■ **Items from a data source**
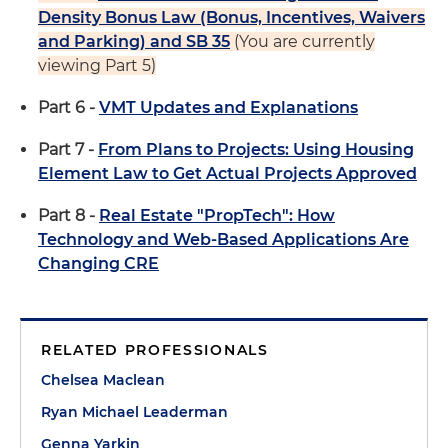
Density Bonus Law (Bonus, Incentives, Waivers
and Parking) and SB 35
(You are currently
viewing Part 5)
Part 6 -
VMT Updates and Explanations
Part 7 -
From Plans to Projects: Using Housing
Element Law to Get Actual Projects Approved
Part 8 -
Real Estate "PropTech": How
Technology and Web-Based Applications Are
Changing CRE
RELATED PROFESSIONALS
Chelsea Maclean
Ryan Michael Leaderman
Genna Yarkin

■ **Problem details**
Arrange the text read from each item as a JSON list of strings, one string per line, with blank lines left out. Cover every item, and leave the pictures out of the answer.

■ **Completed exercise**
[
  "Density Bonus Law (Bonus, Incentives, Waivers",
  "and Parking) and SB 35",
  "(You are currently",
  "viewing Part 5)",
  "Part 6 -",
  "VMT Updates and Explanations",
  "Part 7 -",
  "From Plans to Projects: Using Housing",
  "Element Law to Get Actual Projects Approved",
  "Part 8 -",
  "Real Estate \"PropTech\": How",
  "Technology and Web-Based Applications Are",
  "Changing CRE",
  "RELATED PROFESSIONALS",
  "Chelsea Maclean",
  "Ryan Michael Leaderman",
  "Genna Yarkin"
]